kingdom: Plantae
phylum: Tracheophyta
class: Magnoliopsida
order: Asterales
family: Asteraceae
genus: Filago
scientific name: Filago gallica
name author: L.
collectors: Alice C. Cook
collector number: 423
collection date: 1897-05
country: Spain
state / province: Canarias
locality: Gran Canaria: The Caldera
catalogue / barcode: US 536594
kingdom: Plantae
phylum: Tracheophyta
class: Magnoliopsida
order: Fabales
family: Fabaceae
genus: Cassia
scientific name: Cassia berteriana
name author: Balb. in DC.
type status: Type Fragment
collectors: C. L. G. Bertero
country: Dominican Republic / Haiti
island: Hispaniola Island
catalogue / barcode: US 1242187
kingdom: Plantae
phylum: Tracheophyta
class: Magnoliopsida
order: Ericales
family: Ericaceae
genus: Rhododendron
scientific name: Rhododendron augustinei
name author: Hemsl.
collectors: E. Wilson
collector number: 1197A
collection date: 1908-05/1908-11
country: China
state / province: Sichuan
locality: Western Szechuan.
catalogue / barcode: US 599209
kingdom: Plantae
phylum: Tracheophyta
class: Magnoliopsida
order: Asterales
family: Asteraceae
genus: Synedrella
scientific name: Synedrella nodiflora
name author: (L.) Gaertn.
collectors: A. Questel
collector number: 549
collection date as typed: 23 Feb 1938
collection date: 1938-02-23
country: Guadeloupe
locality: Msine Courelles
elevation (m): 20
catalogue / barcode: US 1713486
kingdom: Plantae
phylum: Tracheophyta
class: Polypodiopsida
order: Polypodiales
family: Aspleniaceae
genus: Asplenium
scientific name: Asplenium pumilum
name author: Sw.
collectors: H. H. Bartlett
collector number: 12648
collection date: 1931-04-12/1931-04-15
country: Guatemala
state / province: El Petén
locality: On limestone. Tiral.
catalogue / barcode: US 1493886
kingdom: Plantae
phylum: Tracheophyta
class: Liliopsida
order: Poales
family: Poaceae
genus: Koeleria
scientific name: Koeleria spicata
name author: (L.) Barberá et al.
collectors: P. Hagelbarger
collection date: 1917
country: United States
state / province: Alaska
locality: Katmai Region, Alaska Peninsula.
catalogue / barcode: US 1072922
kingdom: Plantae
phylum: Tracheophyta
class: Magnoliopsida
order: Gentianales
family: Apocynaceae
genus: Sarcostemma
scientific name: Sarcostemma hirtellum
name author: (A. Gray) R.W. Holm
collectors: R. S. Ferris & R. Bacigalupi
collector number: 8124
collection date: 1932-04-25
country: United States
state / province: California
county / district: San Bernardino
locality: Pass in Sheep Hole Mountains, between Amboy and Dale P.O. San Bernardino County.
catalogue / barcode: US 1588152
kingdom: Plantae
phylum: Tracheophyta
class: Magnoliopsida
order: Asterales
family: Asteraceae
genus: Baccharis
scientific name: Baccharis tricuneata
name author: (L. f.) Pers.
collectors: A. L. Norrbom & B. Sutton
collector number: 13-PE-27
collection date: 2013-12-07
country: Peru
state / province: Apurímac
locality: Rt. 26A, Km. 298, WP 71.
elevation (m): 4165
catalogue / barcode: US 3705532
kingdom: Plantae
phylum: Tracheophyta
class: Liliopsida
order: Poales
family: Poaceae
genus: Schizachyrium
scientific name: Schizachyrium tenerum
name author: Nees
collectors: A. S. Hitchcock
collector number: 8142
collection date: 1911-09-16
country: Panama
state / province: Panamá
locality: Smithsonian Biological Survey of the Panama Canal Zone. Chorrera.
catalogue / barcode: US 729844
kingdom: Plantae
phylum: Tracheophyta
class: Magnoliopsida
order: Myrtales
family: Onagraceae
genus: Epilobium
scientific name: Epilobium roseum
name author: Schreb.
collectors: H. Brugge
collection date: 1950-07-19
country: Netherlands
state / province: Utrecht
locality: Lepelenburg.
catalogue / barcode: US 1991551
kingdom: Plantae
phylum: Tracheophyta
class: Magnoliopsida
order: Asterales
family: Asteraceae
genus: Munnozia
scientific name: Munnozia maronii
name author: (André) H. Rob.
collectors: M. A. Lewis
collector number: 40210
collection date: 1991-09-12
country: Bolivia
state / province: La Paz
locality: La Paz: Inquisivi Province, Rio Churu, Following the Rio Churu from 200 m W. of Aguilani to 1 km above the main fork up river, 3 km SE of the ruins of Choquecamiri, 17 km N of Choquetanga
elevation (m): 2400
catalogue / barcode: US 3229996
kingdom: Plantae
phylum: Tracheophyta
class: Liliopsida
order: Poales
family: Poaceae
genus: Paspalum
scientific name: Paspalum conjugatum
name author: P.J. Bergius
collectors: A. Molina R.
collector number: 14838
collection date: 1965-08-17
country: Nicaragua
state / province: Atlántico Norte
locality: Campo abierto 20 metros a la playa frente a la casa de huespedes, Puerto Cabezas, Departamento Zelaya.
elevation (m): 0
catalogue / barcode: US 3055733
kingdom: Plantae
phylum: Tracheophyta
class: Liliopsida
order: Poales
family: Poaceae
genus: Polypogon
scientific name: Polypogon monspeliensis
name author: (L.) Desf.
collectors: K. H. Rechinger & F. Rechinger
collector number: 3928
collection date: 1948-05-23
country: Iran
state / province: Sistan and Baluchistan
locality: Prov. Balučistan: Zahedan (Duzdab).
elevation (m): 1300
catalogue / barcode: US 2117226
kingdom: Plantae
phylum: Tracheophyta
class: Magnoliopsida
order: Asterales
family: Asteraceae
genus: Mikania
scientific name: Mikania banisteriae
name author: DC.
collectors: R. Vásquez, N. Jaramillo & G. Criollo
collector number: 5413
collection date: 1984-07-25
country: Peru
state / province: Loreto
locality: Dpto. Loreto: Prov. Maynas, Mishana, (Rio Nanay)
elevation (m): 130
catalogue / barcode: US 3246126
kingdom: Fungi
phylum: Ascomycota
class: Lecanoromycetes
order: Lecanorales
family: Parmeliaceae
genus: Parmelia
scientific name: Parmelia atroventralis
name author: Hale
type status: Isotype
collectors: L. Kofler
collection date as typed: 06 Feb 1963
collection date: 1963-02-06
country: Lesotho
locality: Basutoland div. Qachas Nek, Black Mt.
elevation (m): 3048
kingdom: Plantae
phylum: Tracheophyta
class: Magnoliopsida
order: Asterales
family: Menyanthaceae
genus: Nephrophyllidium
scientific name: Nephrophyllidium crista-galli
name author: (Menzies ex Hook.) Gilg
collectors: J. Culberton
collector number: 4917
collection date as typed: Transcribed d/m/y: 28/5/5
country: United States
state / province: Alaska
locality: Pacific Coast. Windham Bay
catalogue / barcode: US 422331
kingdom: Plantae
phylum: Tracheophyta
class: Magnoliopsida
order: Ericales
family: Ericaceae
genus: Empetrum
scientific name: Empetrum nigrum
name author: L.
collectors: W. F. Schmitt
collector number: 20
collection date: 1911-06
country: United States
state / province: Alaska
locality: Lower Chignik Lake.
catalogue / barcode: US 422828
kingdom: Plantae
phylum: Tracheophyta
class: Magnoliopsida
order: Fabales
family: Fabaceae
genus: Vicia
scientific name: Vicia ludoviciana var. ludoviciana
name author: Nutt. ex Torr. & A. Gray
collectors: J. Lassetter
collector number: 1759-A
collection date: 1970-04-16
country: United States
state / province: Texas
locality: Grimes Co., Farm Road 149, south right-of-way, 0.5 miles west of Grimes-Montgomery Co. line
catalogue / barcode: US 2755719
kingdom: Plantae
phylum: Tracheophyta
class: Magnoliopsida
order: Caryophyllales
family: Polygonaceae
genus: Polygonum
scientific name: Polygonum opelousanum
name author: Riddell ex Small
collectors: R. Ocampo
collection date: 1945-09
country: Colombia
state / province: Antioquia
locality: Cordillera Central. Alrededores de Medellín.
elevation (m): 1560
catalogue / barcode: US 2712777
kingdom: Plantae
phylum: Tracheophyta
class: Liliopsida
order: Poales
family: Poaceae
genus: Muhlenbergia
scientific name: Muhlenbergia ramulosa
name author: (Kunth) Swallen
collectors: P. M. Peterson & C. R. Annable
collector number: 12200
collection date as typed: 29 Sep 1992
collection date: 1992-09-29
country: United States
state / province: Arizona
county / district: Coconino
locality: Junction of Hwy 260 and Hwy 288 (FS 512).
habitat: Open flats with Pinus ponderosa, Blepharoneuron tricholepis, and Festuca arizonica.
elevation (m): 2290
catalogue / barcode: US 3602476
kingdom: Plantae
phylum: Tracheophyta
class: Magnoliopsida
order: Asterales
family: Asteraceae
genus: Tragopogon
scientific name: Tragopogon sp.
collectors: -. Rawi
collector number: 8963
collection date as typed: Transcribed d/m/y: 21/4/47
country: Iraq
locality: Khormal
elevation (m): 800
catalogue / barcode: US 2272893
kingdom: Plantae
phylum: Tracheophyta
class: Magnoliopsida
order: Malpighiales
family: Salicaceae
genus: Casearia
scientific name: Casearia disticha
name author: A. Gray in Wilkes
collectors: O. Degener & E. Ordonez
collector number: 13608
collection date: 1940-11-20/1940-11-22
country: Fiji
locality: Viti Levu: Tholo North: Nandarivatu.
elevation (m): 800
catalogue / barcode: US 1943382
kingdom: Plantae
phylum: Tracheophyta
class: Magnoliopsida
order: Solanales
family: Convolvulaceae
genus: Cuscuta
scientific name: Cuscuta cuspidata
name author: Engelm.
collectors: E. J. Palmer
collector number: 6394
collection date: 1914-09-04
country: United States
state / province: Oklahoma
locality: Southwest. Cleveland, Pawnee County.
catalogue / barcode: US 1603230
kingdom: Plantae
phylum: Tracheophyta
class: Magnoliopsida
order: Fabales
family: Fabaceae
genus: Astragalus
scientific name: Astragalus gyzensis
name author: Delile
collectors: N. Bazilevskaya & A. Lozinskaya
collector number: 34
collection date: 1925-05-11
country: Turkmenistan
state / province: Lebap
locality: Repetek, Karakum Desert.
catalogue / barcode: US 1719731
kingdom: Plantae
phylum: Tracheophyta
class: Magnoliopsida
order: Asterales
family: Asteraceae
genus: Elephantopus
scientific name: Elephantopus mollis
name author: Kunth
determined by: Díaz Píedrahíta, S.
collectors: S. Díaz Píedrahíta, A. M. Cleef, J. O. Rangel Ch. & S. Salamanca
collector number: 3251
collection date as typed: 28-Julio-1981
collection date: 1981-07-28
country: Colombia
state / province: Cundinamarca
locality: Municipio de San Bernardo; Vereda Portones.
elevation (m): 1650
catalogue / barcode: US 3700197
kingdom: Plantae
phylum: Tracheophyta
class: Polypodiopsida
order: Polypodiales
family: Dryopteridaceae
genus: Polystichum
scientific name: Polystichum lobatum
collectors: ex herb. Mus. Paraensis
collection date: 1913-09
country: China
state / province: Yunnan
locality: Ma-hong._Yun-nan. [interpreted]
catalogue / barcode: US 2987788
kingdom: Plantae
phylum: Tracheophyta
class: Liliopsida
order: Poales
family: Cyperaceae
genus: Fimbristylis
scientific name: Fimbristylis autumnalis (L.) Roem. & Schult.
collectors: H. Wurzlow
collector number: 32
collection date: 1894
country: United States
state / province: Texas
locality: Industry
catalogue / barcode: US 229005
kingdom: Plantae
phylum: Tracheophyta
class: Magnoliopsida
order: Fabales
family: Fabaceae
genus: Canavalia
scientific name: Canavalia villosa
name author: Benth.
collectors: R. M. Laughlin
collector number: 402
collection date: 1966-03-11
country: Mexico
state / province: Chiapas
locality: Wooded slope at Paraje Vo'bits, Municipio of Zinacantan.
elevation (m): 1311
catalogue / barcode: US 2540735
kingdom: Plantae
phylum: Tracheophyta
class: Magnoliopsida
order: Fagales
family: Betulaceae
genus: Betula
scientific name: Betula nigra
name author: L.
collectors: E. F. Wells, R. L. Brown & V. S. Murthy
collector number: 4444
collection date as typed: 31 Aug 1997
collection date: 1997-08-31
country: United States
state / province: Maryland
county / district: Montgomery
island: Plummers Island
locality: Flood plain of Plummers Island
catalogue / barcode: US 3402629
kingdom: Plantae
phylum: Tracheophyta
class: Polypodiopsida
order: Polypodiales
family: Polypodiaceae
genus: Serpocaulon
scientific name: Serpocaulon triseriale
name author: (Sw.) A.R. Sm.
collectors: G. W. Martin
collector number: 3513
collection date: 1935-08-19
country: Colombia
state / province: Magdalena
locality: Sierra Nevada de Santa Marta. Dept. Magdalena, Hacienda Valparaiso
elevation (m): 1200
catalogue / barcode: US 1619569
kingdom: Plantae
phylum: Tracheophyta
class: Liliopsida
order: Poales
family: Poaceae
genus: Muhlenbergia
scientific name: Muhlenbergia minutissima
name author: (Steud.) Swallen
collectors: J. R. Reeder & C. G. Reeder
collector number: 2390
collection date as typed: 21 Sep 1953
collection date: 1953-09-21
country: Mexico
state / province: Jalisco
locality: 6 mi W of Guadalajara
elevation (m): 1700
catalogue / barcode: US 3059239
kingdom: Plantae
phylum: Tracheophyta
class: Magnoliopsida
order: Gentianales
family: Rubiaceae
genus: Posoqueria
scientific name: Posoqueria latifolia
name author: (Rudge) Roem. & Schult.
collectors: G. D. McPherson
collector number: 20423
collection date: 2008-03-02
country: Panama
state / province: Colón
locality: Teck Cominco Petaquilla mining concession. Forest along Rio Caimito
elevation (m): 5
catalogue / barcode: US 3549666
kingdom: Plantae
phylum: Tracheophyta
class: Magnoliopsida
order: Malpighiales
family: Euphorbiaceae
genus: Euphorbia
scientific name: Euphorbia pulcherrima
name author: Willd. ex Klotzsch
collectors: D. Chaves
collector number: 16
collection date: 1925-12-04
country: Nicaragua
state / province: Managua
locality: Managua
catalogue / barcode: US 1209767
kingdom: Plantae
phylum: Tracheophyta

========

◆ Request: Format the material from the line containing "scientific name: Synedrella nodiflora" through the line containing "collection date: 1932-04-25" as a two-column CSV headed field and value. Give one row per line, with each entry in its own quoted field and any line breaks turned into spaces.

◆ Correct result:
field,value
"scientific name:","Synedrella nodiflora"
"name author:","(L.) Gaertn."
"collectors:","A. Questel"
"collector number:","549"
"collection date as typed:","23 Feb 1938"
"collection date:","1938-02-23"
"country:","Guadeloupe"
"locality:","Msine Courelles"
"elevation (m):","20"
"catalogue / barcode:","US 1713486"
"kingdom:","Plantae"
"phylum:","Tracheophyta"
"class:","Polypodiopsida"
"order:","Polypodiales"
"family:","Aspleniaceae"
"genus:","Asplenium"
"scientific name:","Asplenium pumilum"
"name author:","Sw."
"collectors:","H. H. Bartlett"
"collector number:","12648"
"collection date:","1931-04-12/1931-04-15"
"country:","Guatemala"
"state / province:","El Petén"
"locality:","On limestone. Tiral."
"catalogue / barcode:","US 1493886"
"kingdom:","Plantae"
"phylum:","Tracheophyta"
"class:","Liliopsida"
"order:","Poales"
"family:","Poaceae"
"genus:","Koeleria"
"scientific name:","Koeleria spicata"
"name author:","(L.) Barberá et al."
"collectors:","P. Hagelbarger"
"collection date:","1917"
"country:","United States"
"state / province:","Alaska"
"locality:","Katmai Region, Alaska Peninsula."
"catalogue / barcode:","US 1072922"
"kingdom:","Plantae"
"phylum:","Tracheophyta"
"class:","Magnoliopsida"
"order:","Gentianales"
"family:","Apocynaceae"
"genus:","Sarcostemma"
"scientific name:","Sarcostemma hirtellum"
"name author:","(A. Gray) R.W. Holm"
"collectors:","R. S. Ferris & R. Bacigalupi"
"collector number:","8124"
"collection date:","1932-04-25"